The envoys of 10 Muslim countries expressed their condolences to the head of the Catholic Church in Sri Lanka on Wednesday, three days after eight bombings shook the country’s capital on Easter Sunday killing 359.

The diplomats — including Turkish Ambassador Tunca Ozcuhadar — paid a visit to Cardinal Malcolm Ranjith to pledge solidarity with the Christian community in Sri Lanka.

Speaking to Anadolu Agency, Ozcuhadar said they felt genuine grief in the aftermath of the violence that bloodied one of the most important holidays on the Christian calendar.

He added that the devastating attack highlighted the need for a concerted global effort to bring peace by taking all possible measures to curb terror and promote communal harmony.

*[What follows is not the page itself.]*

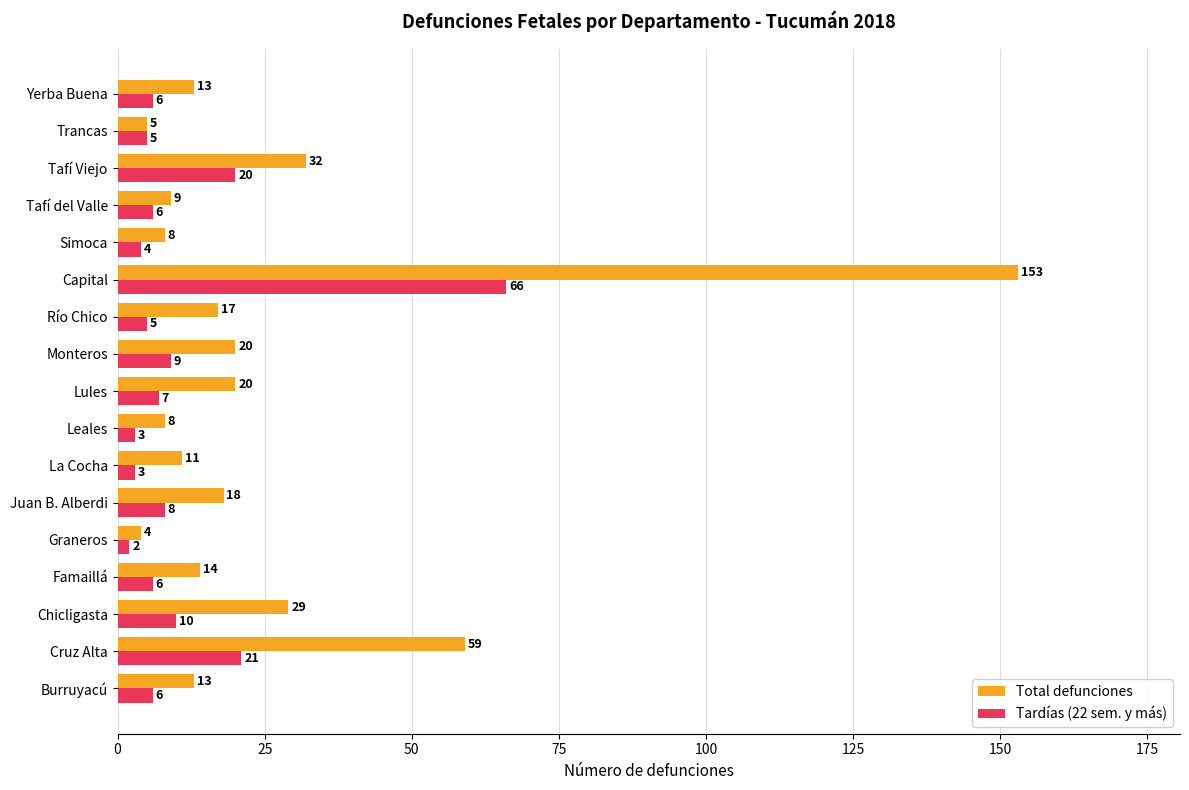

How many distinct data groups are displayed?

2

Envoys to the country from Pakistan, Iran, Egypt, Indonesia, Malaysia, Palestine, Bangladesh, Oman, Kuwait, Qatar, Afghanistan, the Maldives, Iraq, Saudi Arabia and the United Arab Emirates also took part in the visit.

The bombings hit churches in cities of Kochchikade, Negombo and Batticaloa, as well as Kingsbury, Cinnamon Grand, and Shangri La hotels in the capital Colombo.

The Daesh terrorist group claimed responsibility for the attacks.

Sri Lanka experienced three decades of ethnic conflict, which claimed over 60,000 lives and ended in 2009, when Sri Lankan security forces defeated the Liberation Tigers of Tamil Elam.

Since then, barring sporadic attacks, Sri Lanka has gradually returned to normalcy. Last Sunday’s bombings are considered the single worst attack on the South Asian Christian community.